Communist guerrillas ambushed a patrol car east of Manila killing a policeman and leaving three officers missing, officials said yesterday.
The New People’s Army ambush on Saturday near Rodriguez town in Rizal Province, about 40km east of Manila, was the latest skirmish in the decades-old Marxist rebellion, and among the closest attacks to the Philippine capital.
About 60 rebels detonated a land mine then opened fire with rifles and grenade launchers on a passing patrol car carrying six policemen near the village of Macabud, police chief Senior Superintendent Ireneo Dordas said.
One policeman was killed instantly and two were wounded in a brief exchange of fire, he said by telephone.

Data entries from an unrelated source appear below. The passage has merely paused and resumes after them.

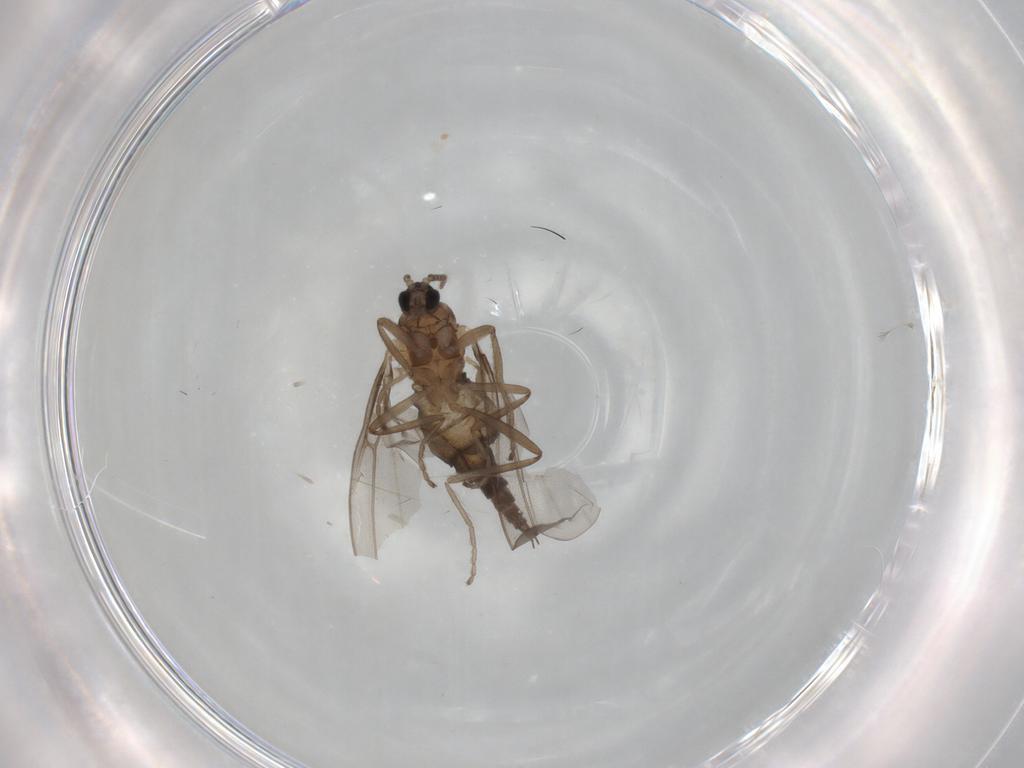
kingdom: Animalia
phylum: Arthropoda
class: Insecta
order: Diptera
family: Cecidomyiidae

Three policemen were missing and believed taken captive by the rebels. The guerillas torched the police car before fleeing, Dordas said, and an army and police search for the officers was under way.
The communist rebellion began in the late 1960s and reached its peak in the mid-1980s when the number of guerrillas reached 26,000.
Since then, the rebels’ ranks have thinned to about 5,000.
Chief Superintendent Fidel Cimatu, a regional police chief, said the victims were immediately rushed to hospital and treated for shrapnel wounds.
“We cannot say yet who was responsible,” Cimatu said.
On Wednesday, 30 people were injured when two suspects lobbed a grenade at a free concert in a plaza in nearby General Santos City.
Peace talks brokered by Norway stalled in 2004 when the guerrillas accused the Philippine government of campaigning to persuade the US to add them to its list of terrorist organizations.